= YOUR TASK =
Reproduce verbatim the rows from the line with "said Hans, turning" up to and including the line with "Hans’s went higher.".

= INFORMATION =
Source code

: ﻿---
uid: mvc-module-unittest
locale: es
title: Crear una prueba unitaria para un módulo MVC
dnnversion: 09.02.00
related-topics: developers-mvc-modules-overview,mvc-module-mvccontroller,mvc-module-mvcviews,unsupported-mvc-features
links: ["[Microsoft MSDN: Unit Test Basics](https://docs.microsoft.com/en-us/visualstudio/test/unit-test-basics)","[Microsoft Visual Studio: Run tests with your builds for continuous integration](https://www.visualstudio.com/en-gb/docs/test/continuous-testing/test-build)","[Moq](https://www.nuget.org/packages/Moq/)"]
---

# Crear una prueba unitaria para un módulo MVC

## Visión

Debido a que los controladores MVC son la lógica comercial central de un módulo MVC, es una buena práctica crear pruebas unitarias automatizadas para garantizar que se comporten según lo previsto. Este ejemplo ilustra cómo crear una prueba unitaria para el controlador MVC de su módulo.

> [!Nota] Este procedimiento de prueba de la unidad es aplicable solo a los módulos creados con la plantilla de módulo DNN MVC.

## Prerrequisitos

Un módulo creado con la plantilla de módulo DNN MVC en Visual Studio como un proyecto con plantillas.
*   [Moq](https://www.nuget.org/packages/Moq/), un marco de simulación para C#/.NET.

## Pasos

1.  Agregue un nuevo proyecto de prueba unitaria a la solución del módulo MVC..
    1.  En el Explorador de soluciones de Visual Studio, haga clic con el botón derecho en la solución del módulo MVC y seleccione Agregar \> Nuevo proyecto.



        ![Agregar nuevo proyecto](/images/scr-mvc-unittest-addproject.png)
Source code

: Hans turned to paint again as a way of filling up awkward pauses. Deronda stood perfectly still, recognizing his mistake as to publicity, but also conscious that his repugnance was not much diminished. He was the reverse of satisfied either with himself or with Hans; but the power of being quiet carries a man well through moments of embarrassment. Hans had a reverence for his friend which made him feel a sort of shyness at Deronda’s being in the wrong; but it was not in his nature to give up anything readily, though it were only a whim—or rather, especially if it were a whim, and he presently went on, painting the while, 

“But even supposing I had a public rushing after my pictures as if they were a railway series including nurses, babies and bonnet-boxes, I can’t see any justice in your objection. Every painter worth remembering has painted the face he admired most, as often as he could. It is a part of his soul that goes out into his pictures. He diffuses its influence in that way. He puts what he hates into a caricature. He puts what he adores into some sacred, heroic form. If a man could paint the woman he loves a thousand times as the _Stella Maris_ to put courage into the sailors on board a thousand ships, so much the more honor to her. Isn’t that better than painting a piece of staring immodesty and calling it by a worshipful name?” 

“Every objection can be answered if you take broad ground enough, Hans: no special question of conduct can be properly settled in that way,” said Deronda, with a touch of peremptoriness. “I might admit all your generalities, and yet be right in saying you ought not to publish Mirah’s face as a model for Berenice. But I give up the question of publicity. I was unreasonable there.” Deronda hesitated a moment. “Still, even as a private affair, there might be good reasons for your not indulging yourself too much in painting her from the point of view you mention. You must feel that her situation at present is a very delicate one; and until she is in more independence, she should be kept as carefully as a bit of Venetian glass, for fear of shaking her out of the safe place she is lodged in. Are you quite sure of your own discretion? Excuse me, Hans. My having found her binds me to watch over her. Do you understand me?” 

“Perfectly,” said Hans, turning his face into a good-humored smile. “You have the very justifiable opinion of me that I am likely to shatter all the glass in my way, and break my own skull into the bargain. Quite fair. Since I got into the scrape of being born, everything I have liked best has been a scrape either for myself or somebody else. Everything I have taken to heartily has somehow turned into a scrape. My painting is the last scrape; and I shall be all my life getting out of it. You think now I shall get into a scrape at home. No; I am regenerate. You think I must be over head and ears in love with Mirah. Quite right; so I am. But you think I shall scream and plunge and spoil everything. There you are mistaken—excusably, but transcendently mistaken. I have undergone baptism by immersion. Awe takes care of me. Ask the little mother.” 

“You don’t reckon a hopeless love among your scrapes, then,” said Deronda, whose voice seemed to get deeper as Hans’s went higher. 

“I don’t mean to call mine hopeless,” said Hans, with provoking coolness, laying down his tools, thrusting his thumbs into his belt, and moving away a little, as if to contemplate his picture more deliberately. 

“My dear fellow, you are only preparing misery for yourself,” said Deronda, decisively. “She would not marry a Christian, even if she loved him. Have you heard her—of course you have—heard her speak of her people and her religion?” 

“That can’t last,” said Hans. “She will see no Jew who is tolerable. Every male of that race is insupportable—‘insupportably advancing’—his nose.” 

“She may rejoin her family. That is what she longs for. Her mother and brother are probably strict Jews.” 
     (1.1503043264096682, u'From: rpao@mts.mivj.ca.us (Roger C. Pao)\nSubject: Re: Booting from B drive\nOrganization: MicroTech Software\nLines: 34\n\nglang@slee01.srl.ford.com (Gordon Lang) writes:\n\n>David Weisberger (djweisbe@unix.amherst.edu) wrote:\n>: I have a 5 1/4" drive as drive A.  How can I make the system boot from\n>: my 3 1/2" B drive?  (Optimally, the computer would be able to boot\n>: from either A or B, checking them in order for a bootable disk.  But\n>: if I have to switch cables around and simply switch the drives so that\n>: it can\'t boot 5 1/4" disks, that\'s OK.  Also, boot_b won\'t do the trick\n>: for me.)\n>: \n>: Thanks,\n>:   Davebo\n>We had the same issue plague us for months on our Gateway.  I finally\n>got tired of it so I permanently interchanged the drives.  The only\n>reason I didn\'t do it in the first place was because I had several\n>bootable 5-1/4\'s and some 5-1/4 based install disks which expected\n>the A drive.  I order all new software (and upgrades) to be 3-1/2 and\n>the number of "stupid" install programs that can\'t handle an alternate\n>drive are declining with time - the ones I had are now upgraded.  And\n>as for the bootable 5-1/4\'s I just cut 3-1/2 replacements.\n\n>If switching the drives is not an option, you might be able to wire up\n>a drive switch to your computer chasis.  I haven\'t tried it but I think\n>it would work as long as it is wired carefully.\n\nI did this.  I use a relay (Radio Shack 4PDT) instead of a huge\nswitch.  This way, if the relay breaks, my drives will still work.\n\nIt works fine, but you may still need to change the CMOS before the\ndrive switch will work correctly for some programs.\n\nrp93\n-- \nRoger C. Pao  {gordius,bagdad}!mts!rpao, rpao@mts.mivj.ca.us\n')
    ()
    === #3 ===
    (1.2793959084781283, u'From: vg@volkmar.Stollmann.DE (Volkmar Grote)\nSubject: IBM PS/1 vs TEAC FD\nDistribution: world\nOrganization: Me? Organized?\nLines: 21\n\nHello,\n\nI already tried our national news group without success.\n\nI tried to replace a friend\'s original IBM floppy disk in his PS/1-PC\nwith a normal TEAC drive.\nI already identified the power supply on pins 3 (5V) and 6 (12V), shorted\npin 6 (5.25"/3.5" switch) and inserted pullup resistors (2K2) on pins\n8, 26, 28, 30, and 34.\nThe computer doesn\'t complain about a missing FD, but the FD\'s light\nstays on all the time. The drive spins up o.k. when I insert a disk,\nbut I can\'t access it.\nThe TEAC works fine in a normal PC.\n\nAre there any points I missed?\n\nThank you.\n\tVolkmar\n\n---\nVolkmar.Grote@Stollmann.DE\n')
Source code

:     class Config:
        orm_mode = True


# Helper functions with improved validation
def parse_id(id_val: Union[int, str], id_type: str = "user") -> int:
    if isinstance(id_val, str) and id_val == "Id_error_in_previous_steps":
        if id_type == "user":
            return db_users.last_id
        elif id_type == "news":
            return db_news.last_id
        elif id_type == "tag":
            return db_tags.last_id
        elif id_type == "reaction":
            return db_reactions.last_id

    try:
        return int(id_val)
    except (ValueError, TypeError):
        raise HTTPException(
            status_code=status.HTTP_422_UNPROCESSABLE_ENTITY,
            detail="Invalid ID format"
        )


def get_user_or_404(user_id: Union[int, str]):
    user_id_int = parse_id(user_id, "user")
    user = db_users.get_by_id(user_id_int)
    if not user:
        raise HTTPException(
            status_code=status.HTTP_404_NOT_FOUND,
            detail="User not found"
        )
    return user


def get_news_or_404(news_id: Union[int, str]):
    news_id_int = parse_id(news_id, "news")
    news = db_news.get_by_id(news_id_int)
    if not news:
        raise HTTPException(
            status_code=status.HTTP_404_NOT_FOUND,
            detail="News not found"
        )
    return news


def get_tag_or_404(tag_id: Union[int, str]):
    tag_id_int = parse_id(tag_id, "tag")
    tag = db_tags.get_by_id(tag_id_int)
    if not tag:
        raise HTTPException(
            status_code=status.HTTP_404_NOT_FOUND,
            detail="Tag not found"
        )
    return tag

= PROBLEM SOLUTION =
“Perfectly,” said Hans, turning his face into a good-humored smile. “You have the very justifiable opinion of me that I am likely to shatter all the glass in my way, and break my own skull into the bargain. Quite fair. Since I got into the scrape of being born, everything I have liked best has been a scrape either for myself or somebody else. Everything I have taken to heartily has somehow turned into a scrape. My painting is the last scrape; and I shall be all my life getting out of it. You think now I shall get into a scrape at home. No; I am regenerate. You think I must be over head and ears in love with Mirah. Quite right; so I am. But you think I shall scream and plunge and spoil everything. There you are mistaken—excusably, but transcendently mistaken. I have undergone baptism by immersion. Awe takes care of me. Ask the little mother.” 

“You don’t reckon a hopeless love among your scrapes, then,” said Deronda, whose voice seemed to get deeper as Hans’s went higher. 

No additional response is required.